━━ SOURCE TEXT
# Feeding Fruits and vegies



## mcompton1973

I have a job demonstrating over the winter.
At the end of most days I have fruit and vegies left over. The stuff is paid for and most of the time it is bits and pieces, or tomatoes that are a little over ripe things like that. I was thinking of just feeding it all to my goats, but dont know what I should be worried about....if anything.

Here is what I typically have 4-5 times a week:
Roma Tomatoes
baby carrots
over ripe bananas
oranges
fresh and/or frozen strawberries

about once a week I have some of the following:
pineapple
spinach
garlic
a couple of limes
celery stalks no leaves

I know garlic will make milk taste bad but mine are all 6-9 month old does not bread. 

The real question is can I toss it in the pen? Do I need to cut it up. We are talking whole pineapple and oranges etc. Can they have peals on bananas? Any of these total no no's? etc.

I also have; 4 chickens that might like some of it, but I rather give it to the goats. 

Thanks


----------



## VincekFarm

I give my goats veggies & fruits all the time. I'm not looking at a list of what is poisonous etc. right now but out of your list my goats will eat bananas (peel and all.), carrots and sometimes strawberries or spinach; our chickens prefer the strawberries and spinach though so they are the ones that often get it. 

The chickens will eat tomatoes.
I don't know any animals that are big fans of citrus fruits, garlic or celery.
You don't need to cut it up.


----------



## MsScamp

I could be way off base here, but I think I would be careful with the celery because the strings could be a choking hazard.
━━━━
━━ AVAILABLE DATA
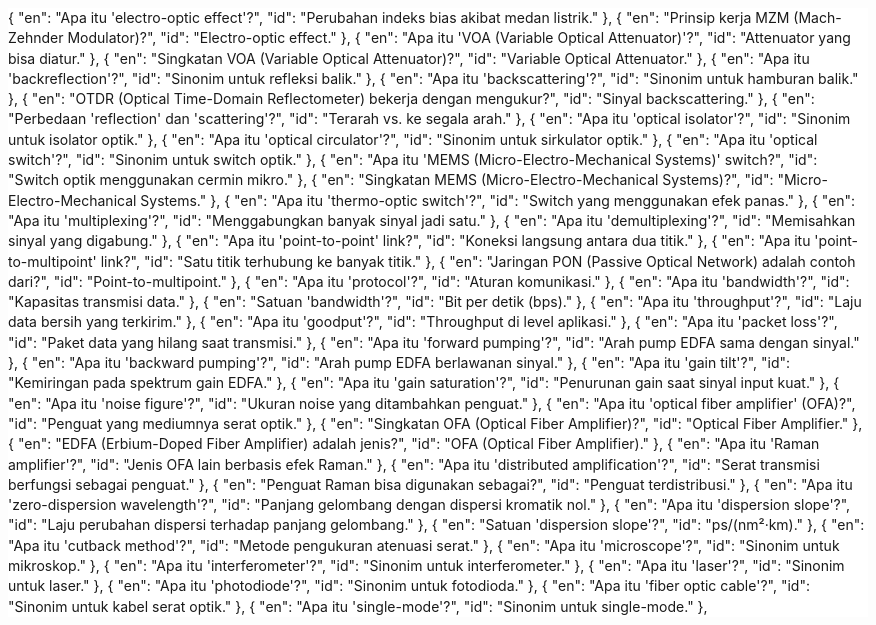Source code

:   { "en": "Apa itu 'electro-optic effect'?", "id": "Perubahan indeks bias akibat medan listrik." },
  { "en": "Prinsip kerja MZM (Mach-Zehnder Modulator)?", "id": "Electro-optic effect." },
  { "en": "Apa itu 'VOA (Variable Optical Attenuator)'?", "id": "Attenuator yang bisa diatur." },
  { "en": "Singkatan VOA (Variable Optical Attenuator)?", "id": "Variable Optical Attenuator." },
  { "en": "Apa itu 'backreflection'?", "id": "Sinonim untuk refleksi balik." },
  { "en": "Apa itu 'backscattering'?", "id": "Sinonim untuk hamburan balik." },
  { "en": "OTDR (Optical Time-Domain Reflectometer) bekerja dengan mengukur?", "id": "Sinyal backscattering." },
  { "en": "Perbedaan 'reflection' dan 'scattering'?", "id": "Terarah vs. ke segala arah." },
  { "en": "Apa itu 'optical isolator'?", "id": "Sinonim untuk isolator optik." },
  { "en": "Apa itu 'optical circulator'?", "id": "Sinonim untuk sirkulator optik." },
  { "en": "Apa itu 'optical switch'?", "id": "Sinonim untuk switch optik." },
  { "en": "Apa itu 'MEMS (Micro-Electro-Mechanical Systems)' switch?", "id": "Switch optik menggunakan cermin mikro." },
  { "en": "Singkatan MEMS (Micro-Electro-Mechanical Systems)?", "id": "Micro-Electro-Mechanical Systems." },
  { "en": "Apa itu 'thermo-optic switch'?", "id": "Switch yang menggunakan efek panas." },
  { "en": "Apa itu 'multiplexing'?", "id": "Menggabungkan banyak sinyal jadi satu." },
  { "en": "Apa itu 'demultiplexing'?", "id": "Memisahkan sinyal yang digabung." },
  { "en": "Apa itu 'point-to-point' link?", "id": "Koneksi langsung antara dua titik." },
  { "en": "Apa itu 'point-to-multipoint' link?", "id": "Satu titik terhubung ke banyak titik." },
  { "en": "Jaringan PON (Passive Optical Network) adalah contoh dari?", "id": "Point-to-multipoint." },
  { "en": "Apa itu 'protocol'?", "id": "Aturan komunikasi." },
  { "en": "Apa itu 'bandwidth'?", "id": "Kapasitas transmisi data." },
  { "en": "Satuan 'bandwidth'?", "id": "Bit per detik (bps)." },
  { "en": "Apa itu 'throughput'?", "id": "Laju data bersih yang terkirim." },
  { "en": "Apa itu 'goodput'?", "id": "Throughput di level aplikasi." },
  { "en": "Apa itu 'packet loss'?", "id": "Paket data yang hilang saat transmisi." },
  { "en": "Apa itu 'forward pumping'?", "id": "Arah pump EDFA sama dengan sinyal." },
  { "en": "Apa itu 'backward pumping'?", "id": "Arah pump EDFA berlawanan sinyal." },
  { "en": "Apa itu 'gain tilt'?", "id": "Kemiringan pada spektrum gain EDFA." },
  { "en": "Apa itu 'gain saturation'?", "id": "Penurunan gain saat sinyal input kuat." },
  { "en": "Apa itu 'noise figure'?", "id": "Ukuran noise yang ditambahkan penguat." },
  { "en": "Apa itu 'optical fiber amplifier' (OFA)?", "id": "Penguat yang mediumnya serat optik." },
  { "en": "Singkatan OFA (Optical Fiber Amplifier)?", "id": "Optical Fiber Amplifier." },
  { "en": "EDFA (Erbium-Doped Fiber Amplifier) adalah jenis?", "id": "OFA (Optical Fiber Amplifier)." },
  { "en": "Apa itu 'Raman amplifier'?", "id": "Jenis OFA lain berbasis efek Raman." },
  { "en": "Apa itu 'distributed amplification'?", "id": "Serat transmisi berfungsi sebagai penguat." },
  { "en": "Penguat Raman bisa digunakan sebagai?", "id": "Penguat terdistribusi." },
  { "en": "Apa itu 'zero-dispersion wavelength'?", "id": "Panjang gelombang dengan dispersi kromatik nol." },
  { "en": "Apa itu 'dispersion slope'?", "id": "Laju perubahan dispersi terhadap panjang gelombang." },
  { "en": "Satuan 'dispersion slope'?", "id": "ps/(nm²·km)." },
  { "en": "Apa itu 'cutback method'?", "id": "Metode pengukuran atenuasi serat." },
  { "en": "Apa itu 'microscope'?", "id": "Sinonim untuk mikroskop." },
  { "en": "Apa itu 'interferometer'?", "id": "Sinonim untuk interferometer." },
  { "en": "Apa itu 'laser'?", "id": "Sinonim untuk laser." },
  { "en": "Apa itu 'photodiode'?", "id": "Sinonim untuk fotodioda." },
  { "en": "Apa itu 'fiber optic cable'?", "id": "Sinonim untuk kabel serat optik." },
  { "en": "Apa itu 'single-mode'?", "id": "Sinonim untuk single-mode." },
━━━━
#### REQUEST:
Extend the forum thread on feeding leftover fruits and vegetables to goats, picking up after its final post.

#### TASK RESPONSE:
----------



## goathiker

My goats LOVE celery. One of them grows a giraffe neck when I bring it out. Lime juice will burn their mouths and throats. Tomatoes are fine. Banana peels are fine. Oranges could be squeezed into their water for a treat. I'd cut up the pineapple.


----------



## Hurkett_Hill_Farm

My goats love bananas, celery I cut up with their feed, one likes lemons, all like grapefruit peels and oranges. Peaches, soft fruits etc, they love! They stand at the fence when I'm in the garden whining for treats - carrot tops, pea vines, corn stalks. Love squash, pumpkins etc. They really aren't picky. The only thing they don't like is potato peels, that is about it!


----------



## packhillboers

Our goats all seem to like lemon or orange peels and it is good for them. I read up on the food grade wax & the Thiabendozole that most of our fruits have sprayed on them. I do wash the oranges and apples but the amount is so minimal and should not be a problem nor will it hurt the goats or be enough to effect or contaminate your goat's milk to a level to worry about. Hot water washes most of this off the peels. There are other pesticides that are bad and that are used and I can't remember the names but most do not use them anymore as they are questionable. Banannas may have harsher pesticides used and they are imported. The thiabendozole evidently is or has also been used as a de-wormer. It is used on most of our fruits. After reading about this, I feel giving the goats these peels are safe.


----------



## TheGoatWhisperer

Our goats love apples carrots and oranges...we just cut the apples and oranges up into about quarter sized pieces and the carrots leave whole cause we buy them as finger carrots. I should say only two of our goats like oranges out of the three we have...must depend on the goat  I have also seen them eat squash...a friend of ours threw their Halloween pumpkin in the field and it was gone in a couple days! It was funny to see them with orange lips!We've also tried to feed them cucumbers but they didn't seem to like those.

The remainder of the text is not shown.